Included in the highlights from my recent trip to SFMOMA was a small gallery dedicated to Paul Klee. Blossoms in the night attracted my attention with its depth of blue. I stared at it so long my mind was creating shapes behind the foreground images.
Due to a brevity of the visit, I was only able to take a peak at the Richard Tuttle exhibit. Being sans headphones, I was forced to listen to the conversation circling around me (the horror!) about the art, which was most annoying in the Tuttle gallery. Words like, childish and silly, were being tossed around. The exhibit is called: The Presence Of Simple Things. These are the same people who think Andy Warhol and Pop Art are "cool!" and "rad!" I want to spend more time in the Tuttle exhibit, maybe with some Morrissey on the headphones.
One of my favorite artists featured at SFMOMA (besides the ever present Sol Le Witt), is Robert Rauschenberg. Not being an art critique (I didn't even take art history at uni), I have no clever words to expound on my interest. Untitled (Glossy Black Painting) is my favorite simply for the way the texture of the paper reflects the light.

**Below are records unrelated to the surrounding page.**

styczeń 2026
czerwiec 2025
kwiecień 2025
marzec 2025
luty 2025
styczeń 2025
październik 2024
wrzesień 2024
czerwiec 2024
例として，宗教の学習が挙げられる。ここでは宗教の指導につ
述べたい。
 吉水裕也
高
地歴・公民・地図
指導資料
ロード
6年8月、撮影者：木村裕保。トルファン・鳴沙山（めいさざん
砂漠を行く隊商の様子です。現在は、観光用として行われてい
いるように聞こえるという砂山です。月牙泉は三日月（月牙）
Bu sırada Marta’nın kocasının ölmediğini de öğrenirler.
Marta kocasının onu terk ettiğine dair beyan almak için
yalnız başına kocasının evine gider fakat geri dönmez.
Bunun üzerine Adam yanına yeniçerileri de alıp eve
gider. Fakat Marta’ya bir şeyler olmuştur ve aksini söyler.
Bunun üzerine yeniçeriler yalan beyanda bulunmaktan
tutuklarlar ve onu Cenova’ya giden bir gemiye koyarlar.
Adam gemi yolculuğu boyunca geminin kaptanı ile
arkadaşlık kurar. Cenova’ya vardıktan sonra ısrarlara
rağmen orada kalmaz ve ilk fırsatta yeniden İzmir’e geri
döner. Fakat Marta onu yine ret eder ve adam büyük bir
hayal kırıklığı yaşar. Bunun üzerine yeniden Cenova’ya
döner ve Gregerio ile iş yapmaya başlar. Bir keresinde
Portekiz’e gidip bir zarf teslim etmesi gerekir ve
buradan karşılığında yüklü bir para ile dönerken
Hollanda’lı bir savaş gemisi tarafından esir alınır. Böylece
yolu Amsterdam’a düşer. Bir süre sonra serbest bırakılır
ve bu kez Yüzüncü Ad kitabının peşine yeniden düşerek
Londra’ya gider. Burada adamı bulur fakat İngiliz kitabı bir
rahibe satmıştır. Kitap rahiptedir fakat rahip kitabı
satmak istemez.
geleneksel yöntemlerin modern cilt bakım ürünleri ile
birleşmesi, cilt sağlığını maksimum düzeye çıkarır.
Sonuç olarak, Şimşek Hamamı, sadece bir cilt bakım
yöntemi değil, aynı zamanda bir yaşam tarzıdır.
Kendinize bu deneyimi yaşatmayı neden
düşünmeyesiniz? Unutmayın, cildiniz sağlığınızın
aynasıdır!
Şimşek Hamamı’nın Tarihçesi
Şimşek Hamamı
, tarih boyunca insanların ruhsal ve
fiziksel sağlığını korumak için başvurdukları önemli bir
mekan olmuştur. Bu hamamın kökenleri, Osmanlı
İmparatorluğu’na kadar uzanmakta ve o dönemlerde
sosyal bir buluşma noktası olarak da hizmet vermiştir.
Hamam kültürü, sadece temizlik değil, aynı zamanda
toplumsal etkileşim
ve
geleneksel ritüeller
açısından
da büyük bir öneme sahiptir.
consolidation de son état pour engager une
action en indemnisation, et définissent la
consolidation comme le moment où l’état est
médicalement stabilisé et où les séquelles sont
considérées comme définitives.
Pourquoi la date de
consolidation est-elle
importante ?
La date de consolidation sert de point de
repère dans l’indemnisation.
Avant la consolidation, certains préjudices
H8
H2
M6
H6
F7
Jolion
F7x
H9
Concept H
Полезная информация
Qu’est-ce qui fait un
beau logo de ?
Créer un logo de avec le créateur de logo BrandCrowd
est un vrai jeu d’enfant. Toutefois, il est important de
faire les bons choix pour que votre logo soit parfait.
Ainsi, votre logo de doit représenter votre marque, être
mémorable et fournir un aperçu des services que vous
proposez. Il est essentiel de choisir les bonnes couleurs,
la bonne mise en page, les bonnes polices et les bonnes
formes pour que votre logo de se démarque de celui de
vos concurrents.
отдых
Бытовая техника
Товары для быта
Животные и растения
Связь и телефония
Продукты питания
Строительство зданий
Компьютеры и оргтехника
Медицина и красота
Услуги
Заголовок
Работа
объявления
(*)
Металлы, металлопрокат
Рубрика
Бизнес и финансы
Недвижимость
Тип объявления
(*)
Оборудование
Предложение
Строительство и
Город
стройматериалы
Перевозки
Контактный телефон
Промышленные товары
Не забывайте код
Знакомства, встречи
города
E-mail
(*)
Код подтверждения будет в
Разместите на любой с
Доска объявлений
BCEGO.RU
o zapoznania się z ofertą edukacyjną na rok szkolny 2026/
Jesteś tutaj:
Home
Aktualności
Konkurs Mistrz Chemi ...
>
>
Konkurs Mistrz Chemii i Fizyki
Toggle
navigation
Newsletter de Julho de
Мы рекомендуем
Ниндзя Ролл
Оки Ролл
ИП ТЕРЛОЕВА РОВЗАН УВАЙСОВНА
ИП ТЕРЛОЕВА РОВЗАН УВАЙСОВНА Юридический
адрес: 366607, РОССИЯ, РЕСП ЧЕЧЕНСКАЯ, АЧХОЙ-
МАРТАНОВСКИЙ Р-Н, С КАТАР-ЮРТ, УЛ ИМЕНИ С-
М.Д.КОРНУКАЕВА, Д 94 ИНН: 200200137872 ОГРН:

Atrabiliarios is Doris Salcedo's instillation to remember the victims of political violence in her native Columbia. The exhibit consists of a room with small niches cut into the wall containing shoes (mostly women's) and covered with vellum stitched on with black thread. The empty space. The blank white walls. The vellum boxes in a corner on the floor. I could stand in that room (with John Coltrane or Elliot Smith in my ears) for hours.
Relatedly, I walk past the Chagall gallery frequently these days. I want to spend a few hours in there.